- _Document extract_:
# # #
Today I further investigated the performance problems when Gradients are used. Although its not really the the pipeline's fault something had to be done - even Metal/Ocean spent significant time drawing gradients.
The problem is how EXA does handle fallbacks:
For EXA the only concern is wether something can be accessed by the CPU or GPU, so if it has to draw a gradient which is pinned to sysmem (because gradients for now are not accalerated) it has to access the destination and mask surface with the CPU, because composition is done in software.
The problem is that for now the only way to make the surface CPU-addressable is to copy the content from vram to sysram - so mask and destination contents are copied from vram to sysram and composition is done by the CPU.
Now imagine what happens if directly after that e.g. fillRect is called. EXA realizes that this operation can be done by the GPU, but the image content is now in sysram. So it copies mask/dest pixmap to vram again, and the fills the single rect.
This made the X-Server spend more that 50% of its cycles in memcpy, most of the time reading back contents from vram.
# # #
- _Available data_:
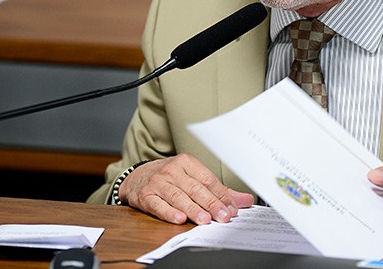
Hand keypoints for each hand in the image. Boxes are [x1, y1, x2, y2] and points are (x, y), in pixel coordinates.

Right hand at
# # #
- _List of tasks_:
(a) In the note on EXA gradient fallbacks, what share of the X-Server's cycles was spent in memcpy?
(b) Write the next part of the note on EXA gradient fallbacks, picking up after its last sentence.

- _Results for the exercise_:
(a) More than 50% of its cycles.

(b)
The workarround for this problem was to allocate a 256x256 gradient-buffer-tile. So if a gradient would be used for composition it is drawn into this tile and then the tile is used instead of the "real" gradient as source.
The trick is that the tile-pixmap is never altered by the GPU, so the only copying is sysram->vram, once when the composition happens.
This workarround makes Netbeans-main-window-resizing a lot faster and also helps Nimbus which uses gradients even more. The drawback is once gradients will be accalerated, we will do a useless composition step - and the memory wasted for the buffer-tile.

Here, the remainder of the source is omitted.